Dataset items:
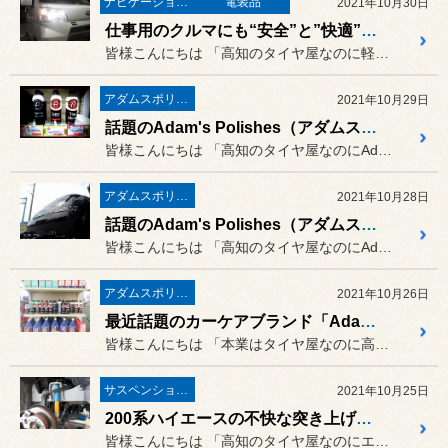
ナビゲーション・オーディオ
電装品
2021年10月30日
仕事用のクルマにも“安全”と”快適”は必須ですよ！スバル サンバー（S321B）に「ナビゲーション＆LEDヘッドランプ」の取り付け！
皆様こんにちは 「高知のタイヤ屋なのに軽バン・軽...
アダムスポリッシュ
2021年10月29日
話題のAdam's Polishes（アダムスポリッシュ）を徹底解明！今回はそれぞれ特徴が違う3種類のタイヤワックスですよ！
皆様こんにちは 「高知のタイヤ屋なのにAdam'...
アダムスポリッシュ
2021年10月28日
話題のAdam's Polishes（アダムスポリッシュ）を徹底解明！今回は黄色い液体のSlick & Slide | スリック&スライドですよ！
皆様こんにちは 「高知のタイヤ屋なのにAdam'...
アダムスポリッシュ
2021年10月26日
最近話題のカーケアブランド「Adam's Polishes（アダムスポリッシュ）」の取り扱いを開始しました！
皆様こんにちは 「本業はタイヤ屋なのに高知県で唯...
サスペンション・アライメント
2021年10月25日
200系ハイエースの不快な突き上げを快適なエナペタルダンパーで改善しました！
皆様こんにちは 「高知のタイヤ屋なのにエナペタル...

==

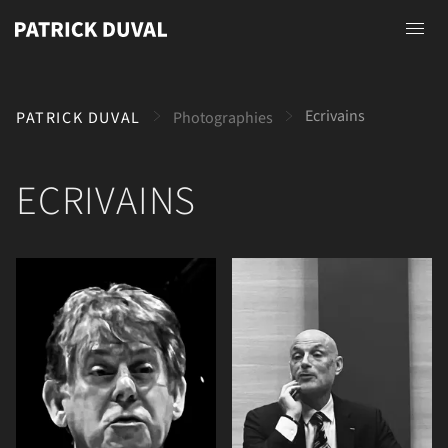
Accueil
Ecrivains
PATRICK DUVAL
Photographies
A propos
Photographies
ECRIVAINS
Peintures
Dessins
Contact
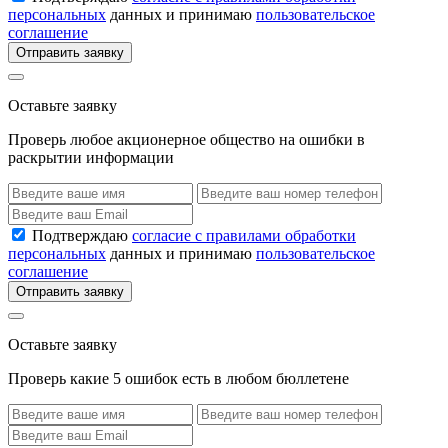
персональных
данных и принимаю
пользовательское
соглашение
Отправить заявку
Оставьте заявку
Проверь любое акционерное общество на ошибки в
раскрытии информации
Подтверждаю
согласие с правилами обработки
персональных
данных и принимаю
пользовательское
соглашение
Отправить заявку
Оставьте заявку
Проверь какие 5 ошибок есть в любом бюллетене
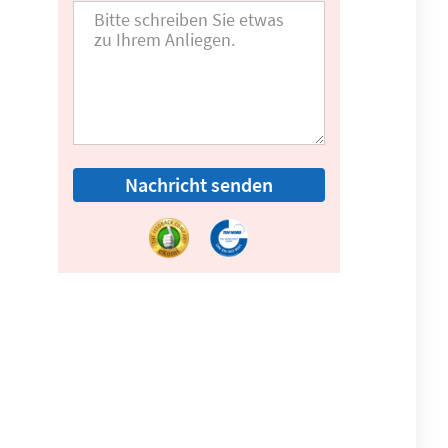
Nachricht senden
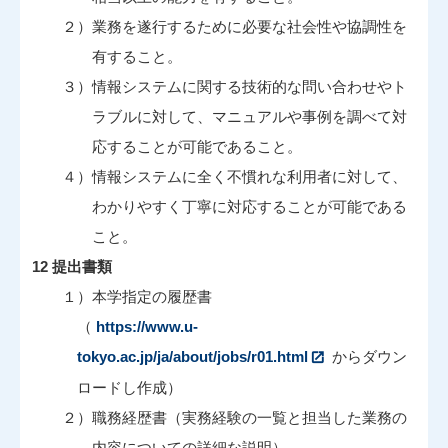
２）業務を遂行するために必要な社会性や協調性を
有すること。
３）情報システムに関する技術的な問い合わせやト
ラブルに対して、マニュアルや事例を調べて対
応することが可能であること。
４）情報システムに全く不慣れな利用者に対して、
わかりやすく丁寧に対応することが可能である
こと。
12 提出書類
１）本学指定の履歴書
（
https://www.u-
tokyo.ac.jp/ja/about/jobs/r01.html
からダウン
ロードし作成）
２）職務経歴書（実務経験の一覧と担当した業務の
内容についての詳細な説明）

— EXERCISE GOAL —
Turn the stretch of the records from the line containing "２）業務を遂行するために必要な社会性や協調性を" through the line containing "内容についての詳細な説明）" into a numbered list with one line per item, leaving out any blank lines. Include only those lines.

— OUTPUT OF THE EXERCISE —
1. ２）業務を遂行するために必要な社会性や協調性を
2. 有すること。
3. ３）情報システムに関する技術的な問い合わせやト
4. ラブルに対して、マニュアルや事例を調べて対
5. 応することが可能であること。
6. ４）情報システムに全く不慣れな利用者に対して、
7. わかりやすく丁寧に対応することが可能である
8. こと。
9. 12 提出書類
10. １）本学指定の履歴書
11. （
12. https://www.u-
13. tokyo.ac.jp/ja/about/jobs/r01.html
14. からダウン
15. ロードし作成）
16. ２）職務経歴書（実務経験の一覧と担当した業務の
17. 内容についての詳細な説明）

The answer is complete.